Russia has developed a tool that helps check the security of code generated by large language models. AppSec.Track has become the first domestic SCA analyzer integrated directly into an AI developer assistant’s dialogue window.
Instant Checks Inside the Workflow
SCA analyzers are used to detect third-party libraries and malicious packages in code. They identify vulnerabilities, outdated library versions, and potentially dangerous components.
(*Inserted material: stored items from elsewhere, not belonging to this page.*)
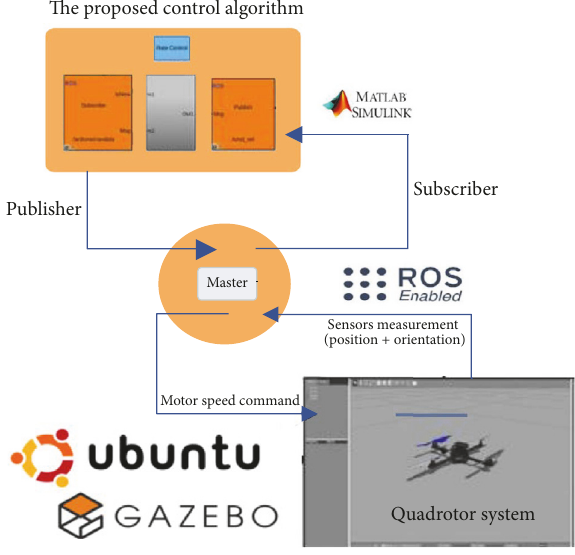
Figure 12: Simulation environment configuration.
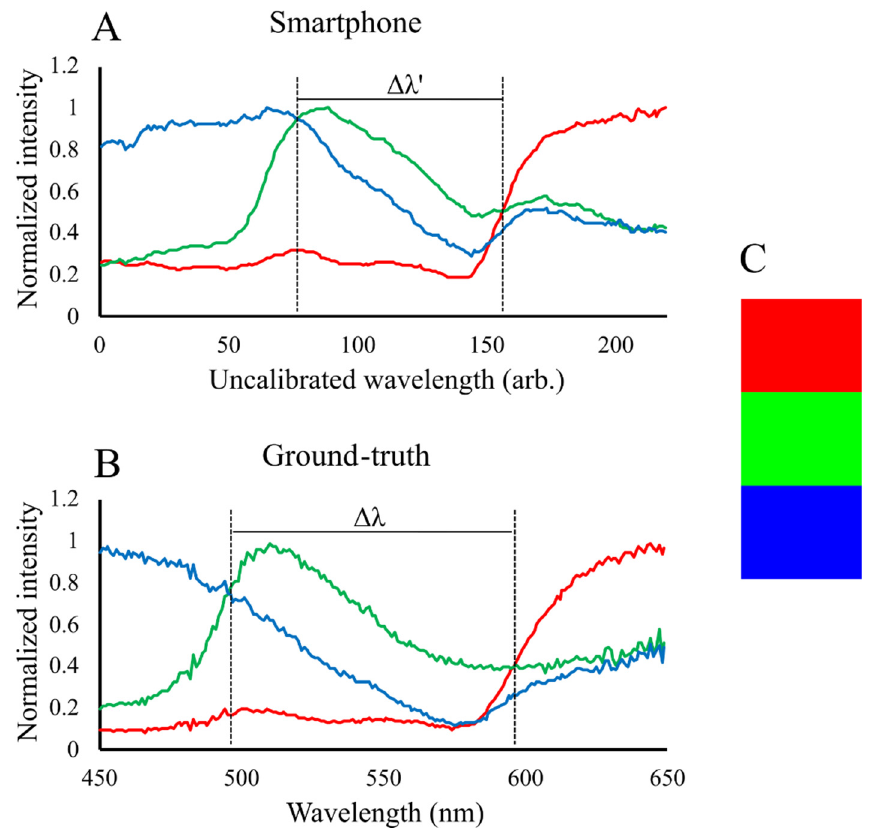
Figure 8. ( A ) An uncalibrated spectral reflectance plot of from the uncalibrated data cube for three x–y points corresponding to the red, green, and blue parts of the spectral calibration reference target. ( B ) The ground-truth reflection spectrum for each colour of the spectral calibration reference target measured using a Thorlabs CCD spectrometer. The similarity between the two enabled points to be selected as known wavelength calibration points (highlighted with vertical dotted lines). ( C ) shows the spectral calibration reference target.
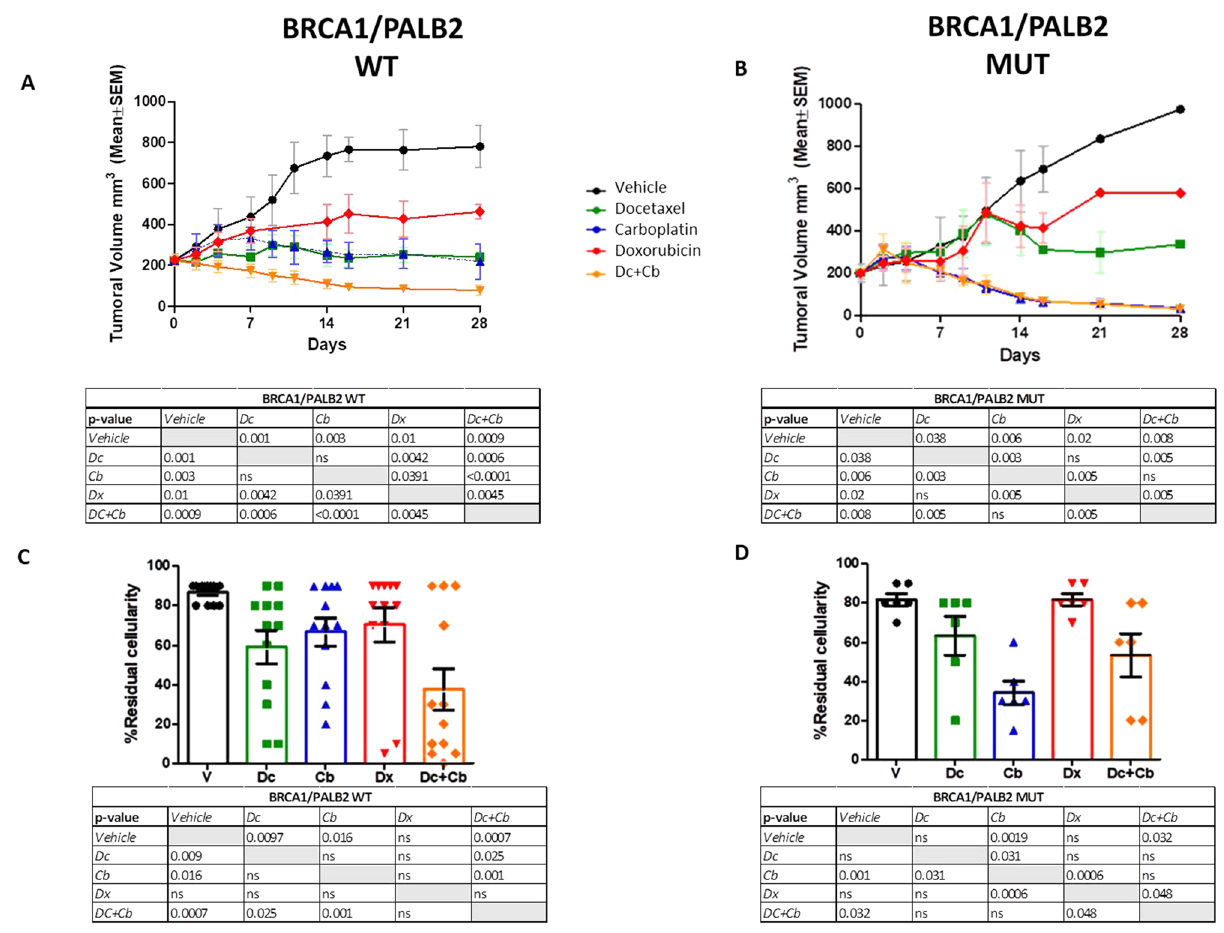
Figure 1. Tumor volume evolution (panels A and B) and residual cellularity (panels C and D) in PDX from patients with and without mutations in genes involved in homologous recombination. ns, nonsignificant; * p < 0.05; ** p < 0.005; *** p < 0.0005; Dc, docetaxel; Cb, carboplatin; V, vehicle; Dx, doxorubicin; Dc + Cb: docetaxel plus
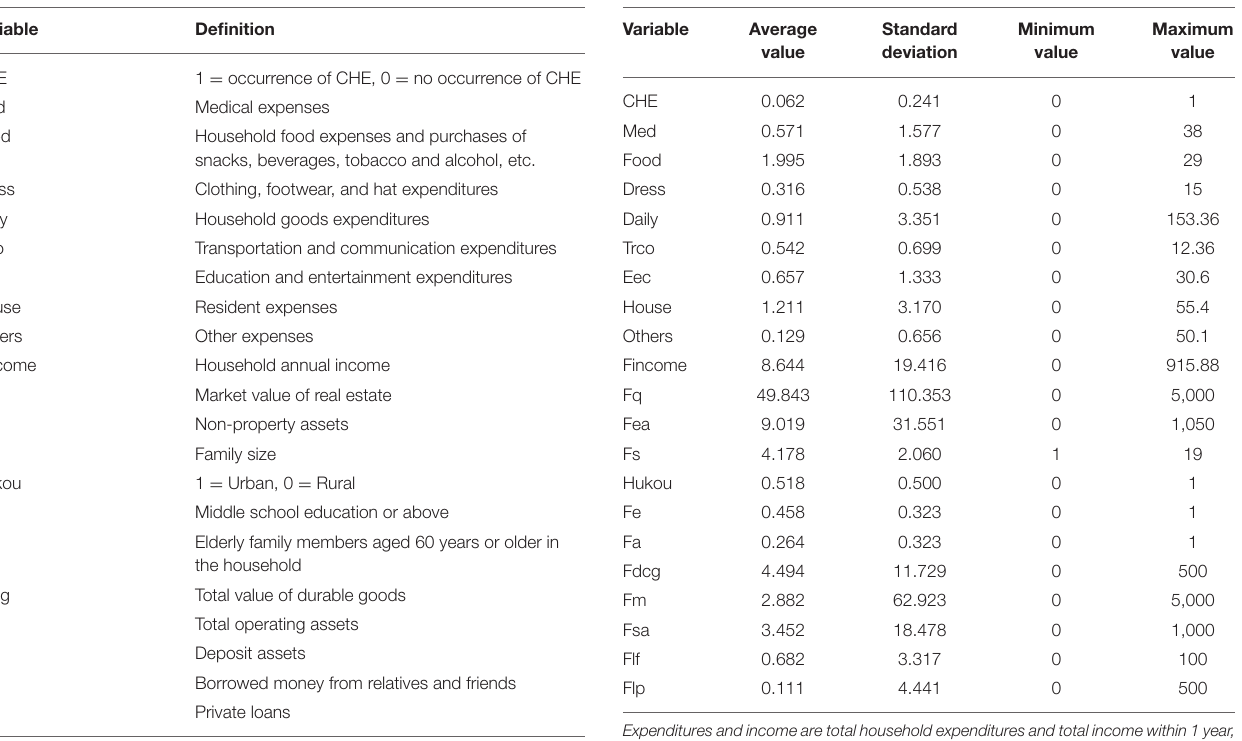
TABLE 1 | Definitions of the variables. TABLE 2 | Descriptive statistics of the major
Previously, checks were run in separate applications after the code had already been written. AppSec.Track has now integrated this control directly into the developer’s dialogue window with the AI assistant.
Criticize and Suggest
The program operates via MCP, the Model Context Protocol. This allows the AI assistant, at the developer’s request, to send generated code for inspection. AppSec.Track analyzes the packages used, cross-checks them against vulnerability databases, verifies whether such libraries actually exist, and evaluates how up to date they are. If the model “invented” a library, as often happens, or suggested an unsafe version, the system immediately highlights the problematic code fragment and proposes a corrected alternative.
For Beginner Coders
This is especially important for low-code and vibe-coding scenarios, where developers often take AI-generated code at face value due to a lack of deep technical expertise. In practice, language models may recommend outdated libraries, vulnerable versions, or even nonexistent packages – the so-called hallucinations. Such cases have already been described in studies by GitHub, OpenSSF, and OWASP. Researchers have specifically highlighted the risk of LLM hallucinations when working with open-source components.
AI Cannot Work Without Knowledge
According to AppSec.Track’s Director of Product, Konstantin Kryuchkov, modern AI-powered editors are capable of writing code and identifying syntax errors.
Anton Basharin of AppSec Solutions added:
The new tool will help development teams that are integrating AI assistants into everyday workflows. It significantly reduces risks associated with working with generated code.